** START OF TEXT EXCERPT **

# re Hartland Loco Works 'Mack' switcher



## peter bunce (Dec 29, 2007)

Hi

One of my frinds is kitbashing a HLW Mack switcher and having got off tjhe boionets is a bit stuck as to how to get the cab off it.

Can anyone who has one please asist with how to to do it please?


----------



## cjwalas (Jan 2, 2008)

Gently pry the two clear light lenses out. They have very long stems which hold the roof in place. This will help later. The cab is held on by two screws from underneath. The motor block must be removed. It is held on by two flanges (flanged tabs, actually), one at either end of the block. Turn the loco over and locate the flanges. One of them is squared while the other has a slant to it. GENTLY work a flathead screwdriver between the flange and the block and lever the flange away until the motor block comes loose. There is a long vertical brass rod holding a single light bulb loosely attached to the top of the block. Take care to pull the motor block out carefully. You should be able to see the two screws that hold the cab on under the frame. At least I think that's how it's held on! It's been a while since I looked at one. I'd better check!

Chris 

Yes, just checked. That's it. And you should be aware that removing the cab is the right way to get the bonnets off as well. The motor covers are held in place by a tab that fits under the cab. Removing the roof is the best way to get at the interior/windows.


----------



## cjwalas (Jan 2, 2008)

Here's a few photos to further confuse you;








Make sure you pry the angled tab, and do it gently or it will break off.








Here's a clearer shot of the motor block sitting in the frame. The block here is already free and moved back to view the flanged tab.








Here's the two screws holding the cab on. Be aware that there are two metal weight plates in there as well that will drop out when the cab is removed.









Here's an illustration of the light lens being removed. The stem is quite long so go slowly and carefully!
I hope this makes some sort of sense. 
Written with a high fever and stomach flu,
Chris


----------



## peter bunce (Dec 29, 2007)

hi Chris, 

Sorry to hear about your flu & fever but THANKS for the explanation - I will pass it on to my friend 


GET WELL soon!


----------



## Dan Pierce (Jan 2, 2008)

If you remove the motor block, and then remove the cab, you can push out the clear plastic rods for the lights on the cab from the inside, no prying needed. 

These plastic rods are what keeps the roof on!!!


----------



## peter bunce (Dec 29, 2007)

Thanks Dan, I will pass it on - much obliged!


----------

** END OF TEXT EXCERPT **
** START OF GIVEN ENTRIES **

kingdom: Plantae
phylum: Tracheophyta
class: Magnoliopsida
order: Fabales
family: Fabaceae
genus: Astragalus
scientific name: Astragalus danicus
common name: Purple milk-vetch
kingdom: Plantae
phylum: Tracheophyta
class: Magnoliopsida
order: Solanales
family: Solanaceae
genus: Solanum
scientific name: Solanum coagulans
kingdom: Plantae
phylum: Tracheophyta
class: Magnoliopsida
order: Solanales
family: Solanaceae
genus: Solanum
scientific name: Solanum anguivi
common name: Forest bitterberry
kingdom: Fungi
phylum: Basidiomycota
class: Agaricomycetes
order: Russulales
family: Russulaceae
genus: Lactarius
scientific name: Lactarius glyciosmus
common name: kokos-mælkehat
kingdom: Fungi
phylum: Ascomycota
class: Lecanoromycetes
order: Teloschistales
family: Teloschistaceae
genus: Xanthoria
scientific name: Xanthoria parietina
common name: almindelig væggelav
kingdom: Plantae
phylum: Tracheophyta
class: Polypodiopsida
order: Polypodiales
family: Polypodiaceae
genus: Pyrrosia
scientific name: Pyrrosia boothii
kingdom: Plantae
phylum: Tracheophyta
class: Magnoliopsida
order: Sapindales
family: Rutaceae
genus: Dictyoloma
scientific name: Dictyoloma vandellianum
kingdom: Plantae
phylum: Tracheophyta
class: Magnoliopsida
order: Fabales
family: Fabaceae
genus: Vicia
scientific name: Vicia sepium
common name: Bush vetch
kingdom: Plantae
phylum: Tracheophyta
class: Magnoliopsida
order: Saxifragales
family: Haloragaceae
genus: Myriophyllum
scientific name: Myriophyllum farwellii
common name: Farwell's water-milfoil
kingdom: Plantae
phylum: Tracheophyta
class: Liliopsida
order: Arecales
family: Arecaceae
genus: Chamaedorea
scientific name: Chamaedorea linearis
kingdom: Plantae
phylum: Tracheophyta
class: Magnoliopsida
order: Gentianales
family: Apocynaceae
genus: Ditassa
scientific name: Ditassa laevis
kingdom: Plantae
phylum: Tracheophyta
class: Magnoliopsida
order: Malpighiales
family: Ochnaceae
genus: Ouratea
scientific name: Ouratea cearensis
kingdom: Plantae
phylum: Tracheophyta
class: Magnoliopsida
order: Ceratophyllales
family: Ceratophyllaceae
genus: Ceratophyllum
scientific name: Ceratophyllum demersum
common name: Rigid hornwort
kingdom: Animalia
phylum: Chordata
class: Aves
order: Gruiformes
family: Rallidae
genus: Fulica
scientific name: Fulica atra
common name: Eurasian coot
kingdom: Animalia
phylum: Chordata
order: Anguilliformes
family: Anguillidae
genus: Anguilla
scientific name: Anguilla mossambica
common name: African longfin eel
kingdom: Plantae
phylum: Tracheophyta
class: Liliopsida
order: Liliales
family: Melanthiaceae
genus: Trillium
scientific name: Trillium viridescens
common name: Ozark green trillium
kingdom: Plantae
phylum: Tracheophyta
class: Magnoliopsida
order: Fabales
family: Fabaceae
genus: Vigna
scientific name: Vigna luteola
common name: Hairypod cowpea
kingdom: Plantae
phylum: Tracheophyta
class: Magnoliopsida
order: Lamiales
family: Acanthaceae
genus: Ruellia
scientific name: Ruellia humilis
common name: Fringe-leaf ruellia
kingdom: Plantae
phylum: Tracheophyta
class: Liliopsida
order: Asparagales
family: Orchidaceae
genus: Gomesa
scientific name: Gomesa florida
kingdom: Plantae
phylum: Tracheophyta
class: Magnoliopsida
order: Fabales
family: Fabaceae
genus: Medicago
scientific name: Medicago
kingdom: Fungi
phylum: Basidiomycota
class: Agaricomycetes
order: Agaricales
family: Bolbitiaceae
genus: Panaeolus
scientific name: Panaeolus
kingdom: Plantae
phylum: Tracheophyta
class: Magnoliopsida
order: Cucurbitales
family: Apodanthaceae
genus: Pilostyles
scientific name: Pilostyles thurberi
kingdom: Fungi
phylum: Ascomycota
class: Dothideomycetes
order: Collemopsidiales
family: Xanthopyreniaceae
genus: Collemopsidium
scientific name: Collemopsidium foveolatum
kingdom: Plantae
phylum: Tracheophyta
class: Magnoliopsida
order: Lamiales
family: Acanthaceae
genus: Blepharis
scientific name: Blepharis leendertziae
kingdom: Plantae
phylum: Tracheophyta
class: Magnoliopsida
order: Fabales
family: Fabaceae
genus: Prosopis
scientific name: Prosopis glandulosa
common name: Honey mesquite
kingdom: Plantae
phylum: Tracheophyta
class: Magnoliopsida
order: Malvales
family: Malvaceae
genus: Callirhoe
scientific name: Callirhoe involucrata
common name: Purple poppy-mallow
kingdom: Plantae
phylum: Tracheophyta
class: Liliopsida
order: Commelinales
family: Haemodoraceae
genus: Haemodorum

** END OF GIVEN ENTRIES **

**REQUIREMENTS:**
**a)** For the thread on the Mack switcher cab, state whether each statement agrees with it, answering yes or no and quoting the deciding words: (i) the cab is fastened by two screws from underneath; (ii) both flanges holding the motor block are squared; (iii) taking off the cab is the proper way to remove the bonnets.
**b)** According to the thread on the Mack switcher cab, why must the cab be removed to take off the bonnets?
Rely solely on the text about the Mack switcher cab, not on the records.

**SOLUTION LIST:**
**a)**
(i) Yes: "The cab is held on by two screws from underneath."
(ii) No: "One of them is squared while the other has a slant to it."
(iii) Yes: "removing the cab is the right way to get the bonnets off as well."

**b)** The motor covers are held in place by a tab that fits under the cab. Removing the cab therefore frees them.